InTrust Global Investments exploring local viability of long-term sale-leaseback structure
BANKING/FINANCE 10 CARIBBEAN BUSINESS THURSDAY, SEPTEMBER 9, 2010
BY JOSÉ L. CARMONA
Washington, D.C.-based investment firm InTrust Global Investments LLC is exploring the viability of financing local public-private partnership (PPP) projects through the long-term sale-leaseback financing structure. InTrust Global Investments CEO Francisco Acuña said the sale-leaseback structure provides great competitive advantages when financing projects over a long term.
“It allows investment firms to finance large infrastructure projects long term by only using debt, thus removing the equity element out of the equation,” Acuña told CARIBBEAN BUSINESS during an exclusive interview.
Mr. Acuna from InTrust Global Investments, mentioned that InTrust’s relations have directly or indirectly invested over $8 billion in all kinds of projects, the vast majority using the sale-leaseback structure. InTrust is focusing in advising on this financial structure Throughout Latin America, including current ones in Costa Rica, Mexico, Brazil and Chile.
“We are very excited with Latin America, because it is probably the region with the most infrastructure potential in the world, ”Acuña said. “Our added value is our commitment to work very closely with institutional investors and local governments to explain to them why concrete projects in Latin America are a safe place to invest.”
The CEO indicated that before the 2007-08 global financial crisis, many of the world’s large infrastructure projects were being financed through high levels of debt.
“By 2008, that turned around completely. Now banks and investors want to see more equity,” Acuña noted. “We then decided to advise on the packaging and structure of local projects in the region through Rule 144A to get institutional investors to invest secure and well managed projects in Latin America through debt and investment grade guarantees.
Through local efforts by Capital Fidelity Corp. CEO Carlos Rosso, Acuña said he has been educated on the local PPP law and the various PPP projects being promoted by the government. To that end, Acuña has had initial conversations with PPP Authority Executive Director David Álvarez. “We’re barely starting our approach with the local government,” Acuña said. “The key here is to identify project operators that are entering, because eventually they will be the ones who will finance the project. The triangle formed by operators, developers and the government is the one we are interested in.”
Several of the world’s largest global infrastructure investors are expected to participate in Puerto
Rico’s PPP procurement process, including Abertis, Atlantia, CCR, Global Via and Transurban, as well as contractors like ACS, Ferrovial Cintra and OHL. Acuña said his company’s institutional investors, such as insurance companies, have expressed to his Firm their interest to invest in long-term projects in the U.S. and Latin America through InTrust Global Investments.

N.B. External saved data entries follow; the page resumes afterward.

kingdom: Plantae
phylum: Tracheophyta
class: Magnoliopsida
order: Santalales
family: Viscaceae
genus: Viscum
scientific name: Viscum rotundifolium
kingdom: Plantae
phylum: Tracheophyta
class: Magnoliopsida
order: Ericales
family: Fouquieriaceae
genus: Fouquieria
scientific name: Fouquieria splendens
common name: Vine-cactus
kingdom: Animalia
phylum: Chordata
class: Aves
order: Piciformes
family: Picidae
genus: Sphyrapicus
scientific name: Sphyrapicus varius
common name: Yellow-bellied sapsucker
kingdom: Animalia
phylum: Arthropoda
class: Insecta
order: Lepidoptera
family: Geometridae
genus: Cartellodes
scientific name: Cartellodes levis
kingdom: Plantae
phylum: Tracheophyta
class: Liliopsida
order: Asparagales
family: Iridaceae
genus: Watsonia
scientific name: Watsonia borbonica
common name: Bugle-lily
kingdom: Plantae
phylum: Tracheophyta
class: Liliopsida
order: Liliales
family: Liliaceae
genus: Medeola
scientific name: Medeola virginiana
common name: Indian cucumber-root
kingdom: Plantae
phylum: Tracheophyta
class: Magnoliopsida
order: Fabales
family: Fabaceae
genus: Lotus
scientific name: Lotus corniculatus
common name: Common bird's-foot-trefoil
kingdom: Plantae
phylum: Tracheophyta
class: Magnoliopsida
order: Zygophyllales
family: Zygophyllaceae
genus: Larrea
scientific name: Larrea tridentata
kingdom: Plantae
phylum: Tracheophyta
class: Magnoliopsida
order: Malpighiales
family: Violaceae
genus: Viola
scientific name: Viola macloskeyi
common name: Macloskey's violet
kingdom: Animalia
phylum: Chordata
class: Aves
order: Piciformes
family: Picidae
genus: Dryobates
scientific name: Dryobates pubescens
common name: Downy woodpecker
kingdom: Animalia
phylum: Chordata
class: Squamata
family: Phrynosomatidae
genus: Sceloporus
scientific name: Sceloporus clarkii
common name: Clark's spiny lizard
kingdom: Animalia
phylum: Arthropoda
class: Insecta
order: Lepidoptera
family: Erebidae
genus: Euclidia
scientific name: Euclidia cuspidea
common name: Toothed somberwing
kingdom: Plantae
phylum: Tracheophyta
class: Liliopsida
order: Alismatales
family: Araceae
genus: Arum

“What we have noticed so far in Puerto Rico is that there has been a vision to recognize the need to develop these PPP projects along with the private sector,” he said. “What we’re exploring
right now is if in fact Puerto Rico could finance many of these projects long term.”
Although the type of project to be financed has some weight, more important is if the PPP projects have the international credit rating that InTrust and its institutional investors are looking
for, Acuña said. The majority of the projects must be of more than $40 million to be viable, especially if they are infrastructure projects, he said. “The second requirement is that it has to be financially viable,” he said. “That’s where the traditional standard requirements to invest in a project come in. But if it has the international credit rating we’re seeking, that gives us more flexibility in structuring the financing.”